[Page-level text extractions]
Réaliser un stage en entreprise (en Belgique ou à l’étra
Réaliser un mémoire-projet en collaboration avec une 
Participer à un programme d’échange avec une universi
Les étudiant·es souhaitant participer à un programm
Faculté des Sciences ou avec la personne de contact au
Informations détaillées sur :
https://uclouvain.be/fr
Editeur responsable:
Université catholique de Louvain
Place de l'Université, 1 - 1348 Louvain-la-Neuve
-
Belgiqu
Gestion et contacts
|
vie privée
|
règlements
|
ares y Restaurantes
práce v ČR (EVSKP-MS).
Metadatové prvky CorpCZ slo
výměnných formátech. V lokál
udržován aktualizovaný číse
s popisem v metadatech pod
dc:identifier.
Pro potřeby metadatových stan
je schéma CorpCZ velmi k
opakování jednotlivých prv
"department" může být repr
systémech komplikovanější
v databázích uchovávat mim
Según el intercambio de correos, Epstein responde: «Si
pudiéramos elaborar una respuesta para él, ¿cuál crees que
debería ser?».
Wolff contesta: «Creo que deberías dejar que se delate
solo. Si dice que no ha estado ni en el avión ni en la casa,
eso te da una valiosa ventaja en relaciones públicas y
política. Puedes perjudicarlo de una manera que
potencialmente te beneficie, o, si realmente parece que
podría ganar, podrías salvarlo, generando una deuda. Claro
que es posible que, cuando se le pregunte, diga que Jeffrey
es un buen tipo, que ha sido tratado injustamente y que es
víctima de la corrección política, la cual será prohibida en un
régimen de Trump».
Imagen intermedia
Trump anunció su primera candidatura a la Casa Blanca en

WHAT YOU WILL DO: Each line of the data must come back exactly as written.

SOLUTION FOR THIS TASK:
Réaliser un stage en entreprise (en Belgique ou à l’étra
Réaliser un mémoire-projet en collaboration avec une 
Participer à un programme d’échange avec une universi
Les étudiant·es souhaitant participer à un programm
Faculté des Sciences ou avec la personne de contact au
Informations détaillées sur :
https://uclouvain.be/fr
Editeur responsable:
Université catholique de Louvain
Place de l'Université, 1 - 1348 Louvain-la-Neuve
-
Belgiqu
Gestion et contacts
|
vie privée
|
règlements
|
ares y Restaurantes
práce v ČR (EVSKP-MS).
Metadatové prvky CorpCZ slo
výměnných formátech. V lokál
udržován aktualizovaný číse
s popisem v metadatech pod
dc:identifier.
Pro potřeby metadatových stan
je schéma CorpCZ velmi k
opakování jednotlivých prv
"department" může být repr
systémech komplikovanější
v databázích uchovávat mim
Según el intercambio de correos, Epstein responde: «Si
pudiéramos elaborar una respuesta para él, ¿cuál crees que
debería ser?».
Wolff contesta: «Creo que deberías dejar que se delate
solo. Si dice que no ha estado ni en el avión ni en la casa,
eso te da una valiosa ventaja en relaciones públicas y
política. Puedes perjudicarlo de una manera que
potencialmente te beneficie, o, si realmente parece que
podría ganar, podrías salvarlo, generando una deuda. Claro
que es posible que, cuando se le pregunte, diga que Jeffrey
es un buen tipo, que ha sido tratado injustamente y que es
víctima de la corrección política, la cual será prohibida en un
régimen de Trump».
Imagen intermedia
Trump anunció su primera candidatura a la Casa Blanca en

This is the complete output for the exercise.